The iron burns into my flesh, agonising jolts of pain as Chester thrusts it against my leg. “Stop! Stop! I’m sorry.”
He smacks it down on the ironing board. “So you should be, you miserable child! Look at the hole in my shirt!”
He holds it up, examining the curled brown edges, the charred shape where I rested the iron too long.
That same shape is branded into my leg.
I want to run and hide, but the pain is intense, sucking strength from my core; hot, burning, sizzling.
I look at the bubbled skin below my skirt, red and blistered, already weeping. “I need to put water on it, Chester.”
He’s still engrossed in his shirt as I hobble to the kitchen and run cold water onto a clean tea towel. The coolness takes effect, reducing the pain to an agonising throb.
He’s done this before, but with cigarettes, holding them against my skin until I scream for mercy. And of course he knows just where to hit me so it won’t show. Mom doesn’t believe it and waves me off when I tell her stories as she calls them.
“Chester’s a good man.” she says. “Leave him alone.”
A new anger rises in my heart. I’m almost a teenager and I know what he’s doing is wrong. I’ve seen similar cases of abuse in TV programs and learned about it at school.
A sob heaves out as the coolness wears off, and my skin erupts into fresh pain. “You won’t get away with this, Chester.” I soak the towel again and wrap its coolness around seared skin.
He spits a curse as he swaggers past. “Make sure dinner’s ready on time tonight. I’m going out for a few beers.”

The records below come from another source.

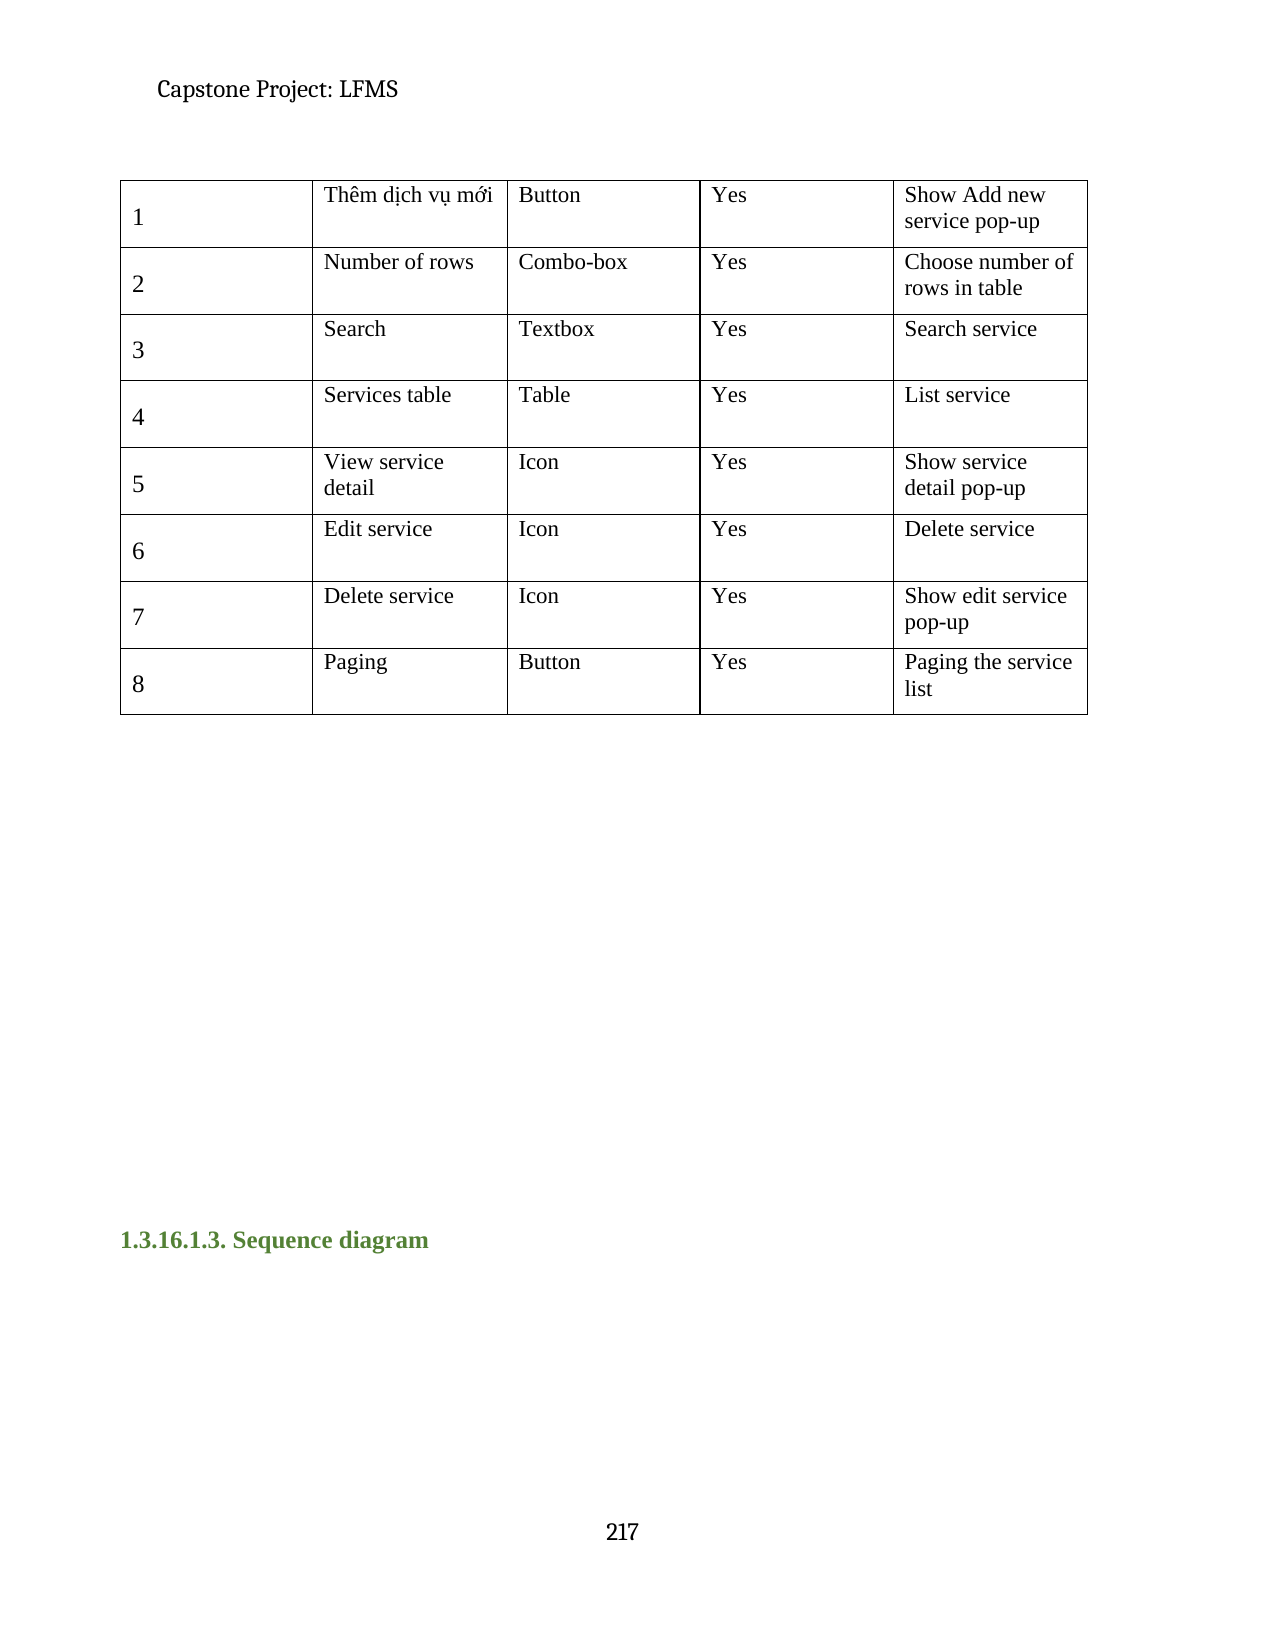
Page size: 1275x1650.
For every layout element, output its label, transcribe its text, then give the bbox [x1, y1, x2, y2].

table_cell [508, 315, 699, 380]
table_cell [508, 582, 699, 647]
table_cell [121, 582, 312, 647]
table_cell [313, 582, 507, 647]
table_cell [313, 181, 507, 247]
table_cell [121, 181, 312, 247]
subtitle Sequence diagram [120, 1225, 1087, 1253]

I sink onto the couch, dizzy, frightened by the intensity of pain. Maybe I should call Mom...or a friend...or the school...or a help line. I’ve had this discussion with myself many times, but nothing ever comes of it. Today feels different, however. The heat of the iron seems to have burned away my last restraints, my last fears.

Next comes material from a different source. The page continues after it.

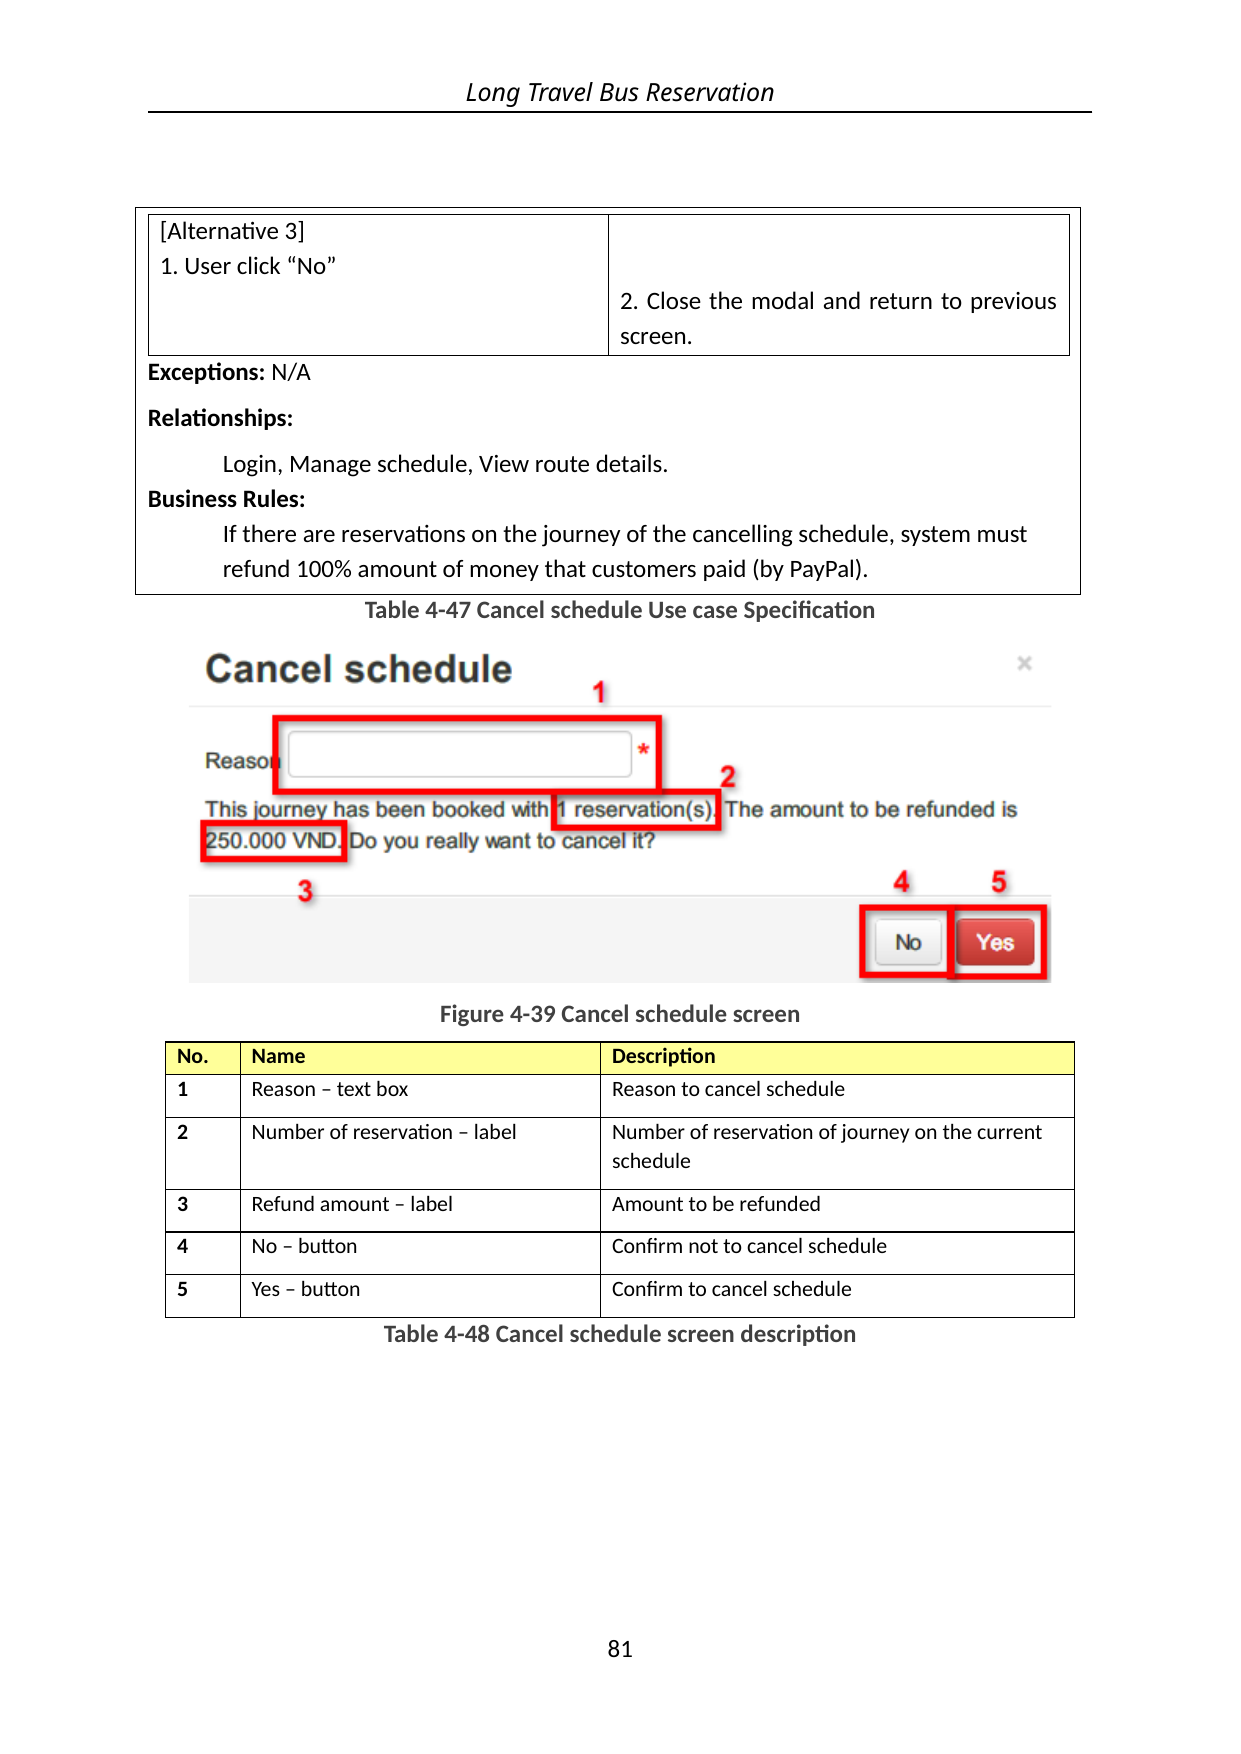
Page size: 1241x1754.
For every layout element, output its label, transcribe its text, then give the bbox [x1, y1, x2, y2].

Sucking in a deep breath, I pick up the phone and dial the emergency services. “My mother’s boyfriend just burnt me by holding an iron against my leg.”
The ambulance arrives in five minutes and the medic’s hands are gentle, peeling away the wet cloth and replacing it with cool gel and a sterile dressing. “Does that feel better?” he asks.

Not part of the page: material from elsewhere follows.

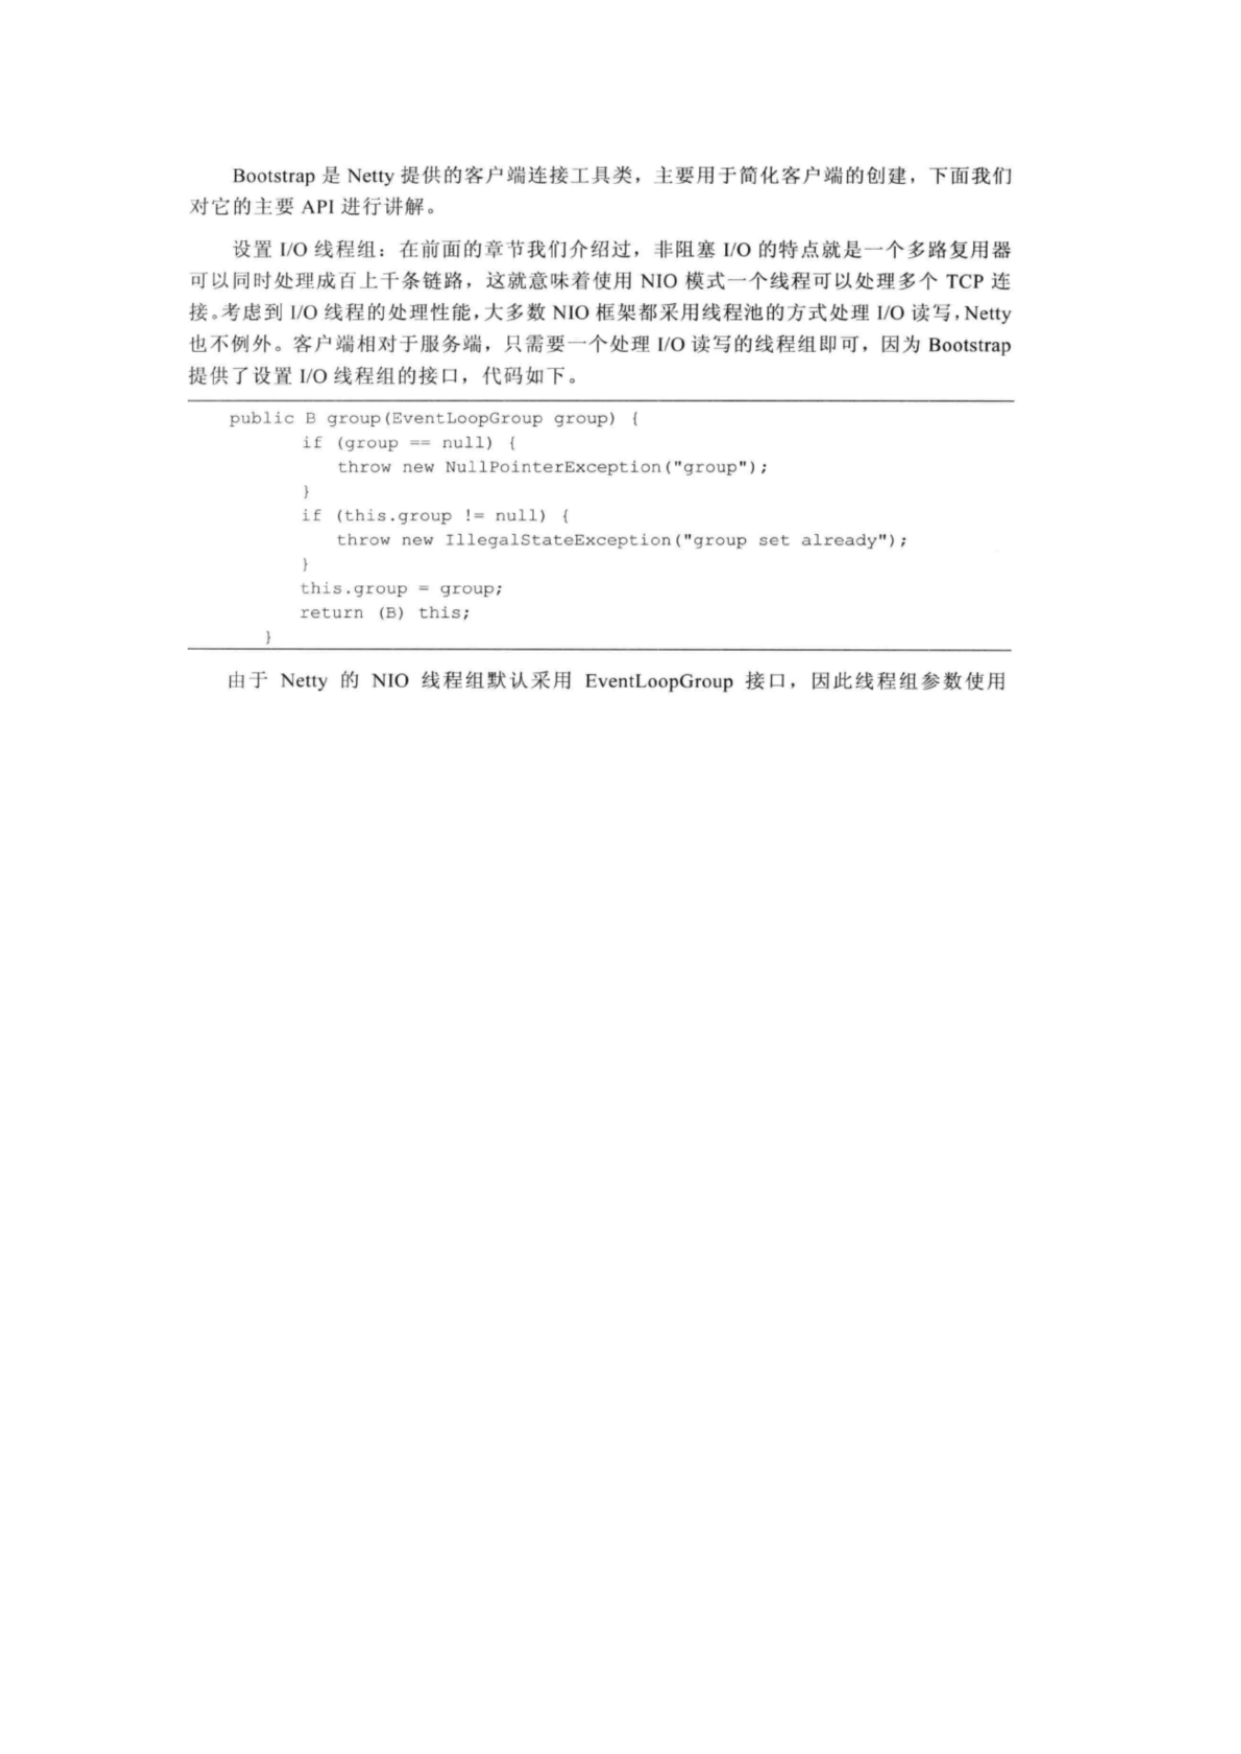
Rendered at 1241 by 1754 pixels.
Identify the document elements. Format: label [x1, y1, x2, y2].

picture [187, 162, 1017, 698]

“Much.” I huddle against the cushions. “The coldness is taking away the burn.”
He sits back on his haunches as his partner shows the police into the living room. “My mother’s boyfriend used to smack me around too. You did the right thing by calling us today.”
I look into his eyes and see depths of understanding.
“I mean it. I only wish I’d had courage to do the same thing.”
I’m scared and in shock, but as the policewoman sits down next to me, I sense that a line has been crossed, that a victory lies ahead.
“His name is Chester Wilcox.” I tell her. “Tall and heavy-built, blonde hair in a pony tail and tattoos on his forearms. You’ll find him in The Sparkling Mermaid Pub down the street.”